É um andar solitário entre a gente;

É nunca contentar-se de contente;

É um cuidar que se ganha em se perder.

É querer estar preso por vontade;

É servir a quem vence, o vencedor;

É ter com quem nos mata, lealdade.

Mas como causar pode seu favor

Nos corações humanos amizade,

Se tão contrário a si é o mesmo Amor?

AMOE É FOGO QUE ARDE SEM SE VER é um poema de Luís Vaz de Camões (1524-1580), considerado por grande parte dos estudiosos o maior poeta da língua portuguesa. O famoso poema foi publicado na segunda edição da obra Rimas, lançada postumamente em 1598.

Camões utilizou o “Soneto” para dar forma aos seus versos. Soneto é uma estrutura literária de forma fixa composta por catorze versos, dos quais dois são quartetos (conjunto de quatro versos) e dois tercetos (conjunto de três versos) feitos em versos decassílabos, ou seja, cada verso contendo dez sílabas poéticas. Petrarca (1304-1374), poeta humanista italiano, é tido como o inventor do soneto.

ANÁLISE DO SONETO

O tema principal do poema é o Amor. Camões, como todo grande poeta, usou essa temática para compor muitos de seus poemas; e não foi diferente nos presentes versos que serão aqui analisados.

Durante todo o corpo do soneto, podemos perceber que o poeta português usou certas estratégias de construção poética, as chamadas FIGURAS DE LINGUAGEM, para criar os famosos versos.
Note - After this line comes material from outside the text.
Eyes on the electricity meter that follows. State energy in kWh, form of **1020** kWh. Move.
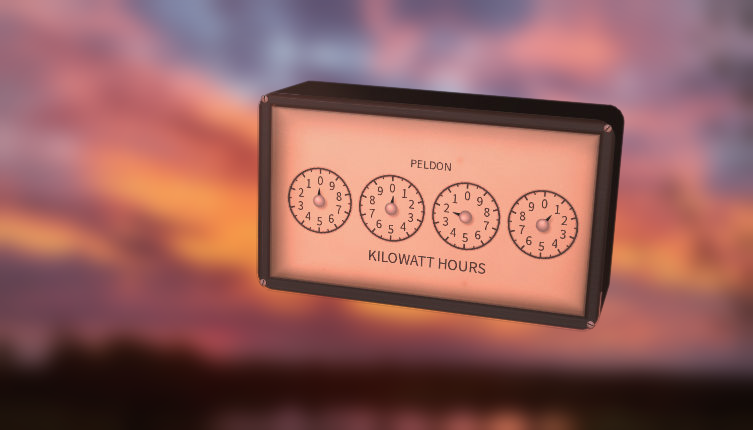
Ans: **21** kWh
Na primeira estrofe, o Paradoxo, uma figura de pensamento, é visto nos dois primeiros versos e no último, já que Camões utiliza elementos que se fundem e ao mesmo tempo se excluem na construção dos mesmos – “é ferida que dói e não se sente; é dor que desatina sem doer."; mais um paradoxo podemos ver no terceiro verso – “contentamento descontente”.
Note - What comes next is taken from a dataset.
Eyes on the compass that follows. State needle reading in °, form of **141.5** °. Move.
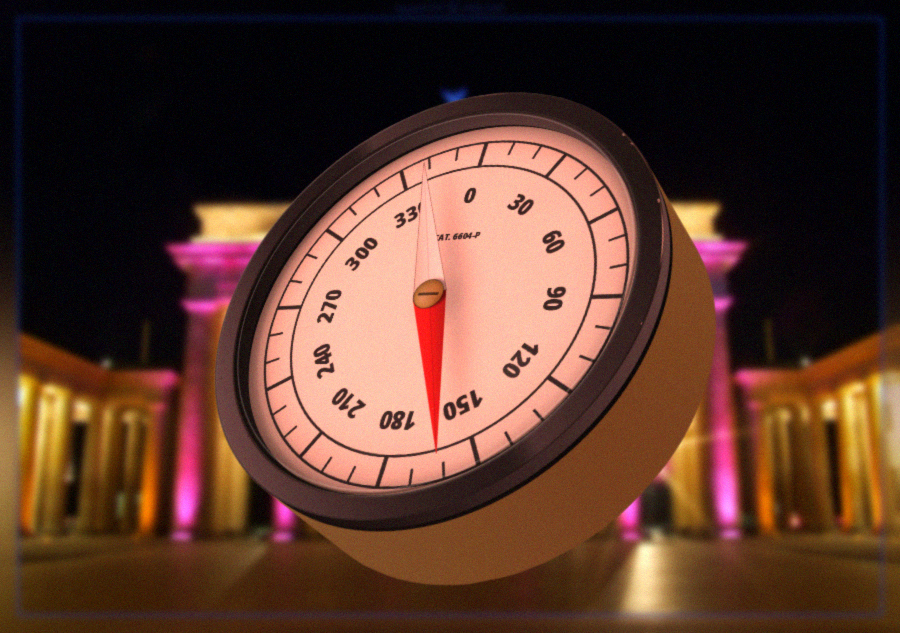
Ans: **160** °
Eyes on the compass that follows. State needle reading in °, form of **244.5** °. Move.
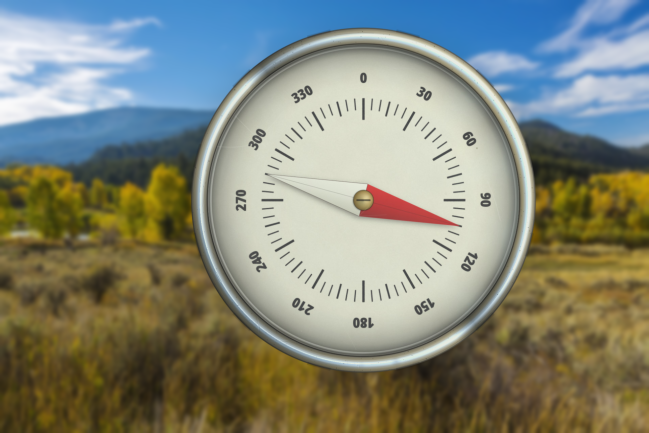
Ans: **105** °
É possível ver também a Elipse, uma figura de construção que altera a sintaxe das orações contidas nos versos e que se caracteriza pela ausência do sujeito no processo enunciativo. A palavra AMOR aparece no primeiro verso e depois é omitida nos três próximos versos, o que não anula a presença de mais uma figura, a Metáfora. Quando Camões utiliza o verbo de ligação é nos quatros versos, ele utiliza-o para ligar o AMOR aos predicativos/qualidades que vêm após o primeiro verbo de cada verso.
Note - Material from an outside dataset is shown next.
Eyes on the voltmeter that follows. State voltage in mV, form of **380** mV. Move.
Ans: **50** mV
Outra figura presente é a anáfora, que consiste na repetição da mesma palavra no início dos versos; neste caso, a partícula que se repete é a palavra É. Podemos ver que o autor usou esse recurso estilístico na construção dos dois quartetos e do primeiro terceto. Mas não é apenas a Anáfora que se encontra repetida na segunda e na terceira estrofe; o paradoxo encontra-se novamente no verso É UM ANDAR SOLITÁRIO ENTRE A GENTE; a antítese em É UM CUIDAR QUE GANHA EM SE PERDER; este último verso é interessante, já que pode ser visto por dois ângulos: se formos analisar o verso pelo emprego das palavras GANHAR e PERDER, temos uma antítese, como mencionado, mas se formos analisar do ponto de vista lógico, temos novamente um paradoxo, visto que GANHAR e PERDER são duas ideias que se anulam, aparentando haver um conflito de ideias. Mas essa dualidade entre opostos viria a ser mais abordada no período após o renascimento, no barroco, época das grandes crises existenciais advindas com a reforma protestante. Embora haja alguns paradoxos, a racionalidade é uma das grandes características da época em que viveu o poeta, e Camões, sendo um poeta do período renascentista, ou seja, tendo a racionalidade como um dos principais fatores que permeavam as ideias do momento histórico literário - uma vez que a velha visão de mundo sob a ótica medieval não estava mais em voga - tinha assim a lógica orbitando seus pensamentos.

Sendo assim, o Silogismo, que é a estrutura básica de um argumento ou um raciocínio dedutivo para se chegar a uma conclusão lógica através de duas ou mais proposições – também conhecidas como premissas - foi usado pelo autor português. Podemos perceber que o primeiro quarteto serve como uma tese sobre o que é o amor, como se o autor quisesse racionalizar sobre esse sentimento universal, fazer algo que de certa forma soa como um paradoxo, já que, como diria Blaise Pascal “o amor tem razões que a própria razão desconhece”. As duas estrofes seguintes – segundo quarteto e primeiro terceto – servem como uma contraposição da primeira estrofe, ou seja, funcionam como antíteses da ideia introdutória sobre o amor contida na primeira estrofe. Desta forma, a última estrofe tem um caráter de conclusão, de síntese da ideia que Camões tinha do amor.